(Records from a data collection)
*** Begin section ***

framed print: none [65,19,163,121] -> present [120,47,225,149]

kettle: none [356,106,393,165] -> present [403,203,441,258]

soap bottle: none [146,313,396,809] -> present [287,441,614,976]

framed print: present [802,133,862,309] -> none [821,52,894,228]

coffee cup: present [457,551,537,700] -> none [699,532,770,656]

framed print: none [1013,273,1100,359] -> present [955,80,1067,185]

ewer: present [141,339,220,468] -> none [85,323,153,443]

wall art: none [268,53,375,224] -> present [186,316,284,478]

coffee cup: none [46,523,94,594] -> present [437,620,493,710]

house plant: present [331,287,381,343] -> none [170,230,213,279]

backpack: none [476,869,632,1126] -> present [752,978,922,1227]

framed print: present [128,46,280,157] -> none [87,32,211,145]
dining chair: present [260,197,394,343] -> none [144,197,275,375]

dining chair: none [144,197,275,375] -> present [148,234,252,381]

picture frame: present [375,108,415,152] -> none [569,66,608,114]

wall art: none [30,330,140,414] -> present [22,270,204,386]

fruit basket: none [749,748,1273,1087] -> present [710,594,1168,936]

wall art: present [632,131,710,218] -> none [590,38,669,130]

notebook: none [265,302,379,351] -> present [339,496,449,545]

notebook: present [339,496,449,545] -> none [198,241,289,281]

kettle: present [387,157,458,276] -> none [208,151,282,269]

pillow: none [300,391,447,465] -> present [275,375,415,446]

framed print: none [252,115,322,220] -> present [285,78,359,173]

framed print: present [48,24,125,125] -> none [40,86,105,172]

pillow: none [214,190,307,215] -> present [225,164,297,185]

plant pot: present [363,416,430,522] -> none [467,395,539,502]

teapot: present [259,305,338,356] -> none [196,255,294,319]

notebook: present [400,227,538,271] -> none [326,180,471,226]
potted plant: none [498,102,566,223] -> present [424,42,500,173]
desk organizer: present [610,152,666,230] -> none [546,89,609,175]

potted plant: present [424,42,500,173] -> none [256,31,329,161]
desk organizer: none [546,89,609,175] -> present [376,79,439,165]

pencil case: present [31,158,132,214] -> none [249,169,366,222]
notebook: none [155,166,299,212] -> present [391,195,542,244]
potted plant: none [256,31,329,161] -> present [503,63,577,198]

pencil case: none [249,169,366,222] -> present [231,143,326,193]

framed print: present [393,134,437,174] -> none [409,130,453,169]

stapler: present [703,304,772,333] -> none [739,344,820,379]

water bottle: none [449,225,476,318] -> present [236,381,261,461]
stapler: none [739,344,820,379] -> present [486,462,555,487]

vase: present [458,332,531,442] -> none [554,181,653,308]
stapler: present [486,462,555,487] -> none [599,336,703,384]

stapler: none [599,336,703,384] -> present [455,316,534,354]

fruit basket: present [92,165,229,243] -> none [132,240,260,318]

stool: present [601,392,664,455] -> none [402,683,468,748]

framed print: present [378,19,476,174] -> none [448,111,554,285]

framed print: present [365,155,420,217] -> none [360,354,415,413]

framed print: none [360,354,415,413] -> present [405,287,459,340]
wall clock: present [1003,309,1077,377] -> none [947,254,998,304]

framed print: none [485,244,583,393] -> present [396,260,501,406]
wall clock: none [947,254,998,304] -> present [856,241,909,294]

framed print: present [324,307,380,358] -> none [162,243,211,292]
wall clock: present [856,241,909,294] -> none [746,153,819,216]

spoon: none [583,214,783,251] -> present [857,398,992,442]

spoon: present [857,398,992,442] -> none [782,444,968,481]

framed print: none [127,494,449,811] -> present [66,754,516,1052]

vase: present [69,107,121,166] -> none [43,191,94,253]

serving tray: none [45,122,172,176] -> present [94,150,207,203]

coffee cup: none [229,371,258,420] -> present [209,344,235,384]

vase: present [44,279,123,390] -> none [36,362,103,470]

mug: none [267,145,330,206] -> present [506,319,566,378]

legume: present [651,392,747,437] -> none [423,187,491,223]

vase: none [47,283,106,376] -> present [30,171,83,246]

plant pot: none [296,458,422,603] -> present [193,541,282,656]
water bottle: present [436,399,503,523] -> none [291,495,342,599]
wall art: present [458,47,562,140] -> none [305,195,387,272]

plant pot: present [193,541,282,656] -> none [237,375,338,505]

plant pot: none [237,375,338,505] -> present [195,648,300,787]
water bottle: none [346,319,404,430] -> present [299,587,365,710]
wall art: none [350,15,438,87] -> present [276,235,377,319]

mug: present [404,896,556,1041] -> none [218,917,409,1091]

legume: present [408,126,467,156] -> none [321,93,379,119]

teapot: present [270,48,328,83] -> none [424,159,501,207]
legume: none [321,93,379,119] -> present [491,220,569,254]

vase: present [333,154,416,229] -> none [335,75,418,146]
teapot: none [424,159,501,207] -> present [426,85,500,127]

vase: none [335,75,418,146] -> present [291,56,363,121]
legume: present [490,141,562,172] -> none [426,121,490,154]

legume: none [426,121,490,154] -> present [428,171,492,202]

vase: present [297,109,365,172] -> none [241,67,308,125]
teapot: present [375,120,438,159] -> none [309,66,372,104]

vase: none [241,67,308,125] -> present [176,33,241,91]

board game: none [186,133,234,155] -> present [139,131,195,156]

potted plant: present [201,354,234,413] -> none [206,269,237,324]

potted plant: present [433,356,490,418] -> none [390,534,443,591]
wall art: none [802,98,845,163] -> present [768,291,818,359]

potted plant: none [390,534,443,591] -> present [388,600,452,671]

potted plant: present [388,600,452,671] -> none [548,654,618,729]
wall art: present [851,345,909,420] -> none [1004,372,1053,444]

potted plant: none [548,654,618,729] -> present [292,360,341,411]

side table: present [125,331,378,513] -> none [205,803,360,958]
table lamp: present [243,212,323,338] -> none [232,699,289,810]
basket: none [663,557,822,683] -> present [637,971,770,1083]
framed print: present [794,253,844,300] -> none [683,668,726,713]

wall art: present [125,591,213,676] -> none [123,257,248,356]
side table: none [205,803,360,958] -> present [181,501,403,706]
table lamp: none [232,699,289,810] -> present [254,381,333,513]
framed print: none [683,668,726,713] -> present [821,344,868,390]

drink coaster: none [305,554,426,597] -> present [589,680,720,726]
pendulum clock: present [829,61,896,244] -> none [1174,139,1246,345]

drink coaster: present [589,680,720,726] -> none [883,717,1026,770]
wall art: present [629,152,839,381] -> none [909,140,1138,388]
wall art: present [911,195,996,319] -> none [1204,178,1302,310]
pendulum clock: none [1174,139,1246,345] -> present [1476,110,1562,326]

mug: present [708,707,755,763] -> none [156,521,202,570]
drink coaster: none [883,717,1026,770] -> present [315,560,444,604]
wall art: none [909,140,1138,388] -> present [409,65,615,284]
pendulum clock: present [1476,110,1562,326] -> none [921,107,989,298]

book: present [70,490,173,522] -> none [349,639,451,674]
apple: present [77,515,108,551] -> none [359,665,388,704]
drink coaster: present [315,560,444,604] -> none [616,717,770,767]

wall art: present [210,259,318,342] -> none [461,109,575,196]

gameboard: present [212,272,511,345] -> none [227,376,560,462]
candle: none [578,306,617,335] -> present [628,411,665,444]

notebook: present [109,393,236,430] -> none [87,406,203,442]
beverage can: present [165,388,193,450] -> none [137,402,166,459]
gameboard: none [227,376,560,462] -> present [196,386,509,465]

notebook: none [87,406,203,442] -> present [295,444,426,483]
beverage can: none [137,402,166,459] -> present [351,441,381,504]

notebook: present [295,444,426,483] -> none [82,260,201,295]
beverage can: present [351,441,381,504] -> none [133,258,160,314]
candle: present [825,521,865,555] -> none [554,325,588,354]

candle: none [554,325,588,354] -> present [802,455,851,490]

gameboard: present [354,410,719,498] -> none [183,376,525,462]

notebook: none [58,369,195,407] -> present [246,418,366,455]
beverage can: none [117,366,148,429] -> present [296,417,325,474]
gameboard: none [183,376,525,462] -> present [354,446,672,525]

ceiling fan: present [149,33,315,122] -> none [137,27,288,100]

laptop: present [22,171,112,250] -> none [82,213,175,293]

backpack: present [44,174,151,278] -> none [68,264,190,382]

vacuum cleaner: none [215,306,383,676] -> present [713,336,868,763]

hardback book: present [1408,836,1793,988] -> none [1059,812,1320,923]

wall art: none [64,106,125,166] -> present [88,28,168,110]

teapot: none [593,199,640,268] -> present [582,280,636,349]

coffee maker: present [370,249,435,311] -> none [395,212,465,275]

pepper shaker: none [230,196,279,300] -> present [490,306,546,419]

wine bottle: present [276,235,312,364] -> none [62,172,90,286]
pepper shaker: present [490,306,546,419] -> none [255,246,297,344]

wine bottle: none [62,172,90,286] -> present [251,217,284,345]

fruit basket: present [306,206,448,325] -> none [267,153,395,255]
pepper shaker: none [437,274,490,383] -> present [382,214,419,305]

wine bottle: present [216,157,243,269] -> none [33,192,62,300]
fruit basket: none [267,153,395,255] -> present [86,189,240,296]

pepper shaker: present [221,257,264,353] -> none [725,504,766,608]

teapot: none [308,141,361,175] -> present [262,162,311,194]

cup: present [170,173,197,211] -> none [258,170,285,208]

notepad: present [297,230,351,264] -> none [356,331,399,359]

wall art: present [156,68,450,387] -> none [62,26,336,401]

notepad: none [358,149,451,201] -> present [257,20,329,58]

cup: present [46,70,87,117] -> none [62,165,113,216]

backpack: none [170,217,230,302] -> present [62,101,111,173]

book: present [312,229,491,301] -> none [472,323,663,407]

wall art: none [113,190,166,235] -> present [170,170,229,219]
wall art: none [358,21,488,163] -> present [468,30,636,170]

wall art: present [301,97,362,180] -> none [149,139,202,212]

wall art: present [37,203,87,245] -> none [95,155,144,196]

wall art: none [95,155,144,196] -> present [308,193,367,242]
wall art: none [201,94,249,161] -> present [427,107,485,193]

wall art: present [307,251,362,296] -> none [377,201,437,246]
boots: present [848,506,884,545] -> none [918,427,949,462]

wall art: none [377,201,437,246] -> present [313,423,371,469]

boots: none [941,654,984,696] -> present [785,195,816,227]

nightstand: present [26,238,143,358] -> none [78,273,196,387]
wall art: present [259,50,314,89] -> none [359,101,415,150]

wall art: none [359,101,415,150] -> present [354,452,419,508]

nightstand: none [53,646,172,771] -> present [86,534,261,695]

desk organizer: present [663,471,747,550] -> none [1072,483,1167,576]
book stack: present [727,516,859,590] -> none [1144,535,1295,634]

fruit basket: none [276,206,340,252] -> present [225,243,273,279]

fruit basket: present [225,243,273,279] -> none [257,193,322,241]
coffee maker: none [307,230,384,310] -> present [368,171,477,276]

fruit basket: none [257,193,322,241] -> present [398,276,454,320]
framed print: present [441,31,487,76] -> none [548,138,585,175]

*** End section ***

Exercise aim
From the line holding "pepper shaker: present [490,306,546,419]" to the line holding "nightstand: present [26,238,143,358]", inclusive, restate each line above exactly as written.

Task response
pepper shaker: present [490,306,546,419] -> none [255,246,297,344]

wine bottle: none [62,172,90,286] -> present [251,217,284,345]

fruit basket: present [306,206,448,325] -> none [267,153,395,255]
pepper shaker: none [437,274,490,383] -> present [382,214,419,305]

wine bottle: present [216,157,243,269] -> none [33,192,62,300]
fruit basket: none [267,153,395,255] -> present [86,189,240,296]

pepper shaker: present [221,257,264,353] -> none [725,504,766,608]

teapot: none [308,141,361,175] -> present [262,162,311,194]

cup: present [170,173,197,211] -> none [258,170,285,208]

notepad: present [297,230,351,264] -> none [356,331,399,359]

wall art: present [156,68,450,387] -> none [62,26,336,401]

notepad: none [358,149,451,201] -> present [257,20,329,58]

cup: present [46,70,87,117] -> none [62,165,113,216]

backpack: none [170,217,230,302] -> present [62,101,111,173]

book: present [312,229,491,301] -> none [472,323,663,407]

wall art: none [113,190,166,235] -> present [170,170,229,219]
wall art: none [358,21,488,163] -> present [468,30,636,170]

wall art: present [301,97,362,180] -> none [149,139,202,212]

wall art: present [37,203,87,245] -> none [95,155,144,196]

wall art: none [95,155,144,196] -> present [308,193,367,242]
wall art: none [201,94,249,161] -> present [427,107,485,193]

wall art: present [307,251,362,296] -> none [377,201,437,246]
boots: present [848,506,884,545] -> none [918,427,949,462]

wall art: none [377,201,437,246] -> present [313,423,371,469]

boots: none [941,654,984,696] -> present [785,195,816,227]

nightstand: present [26,238,143,358] -> none [78,273,196,387]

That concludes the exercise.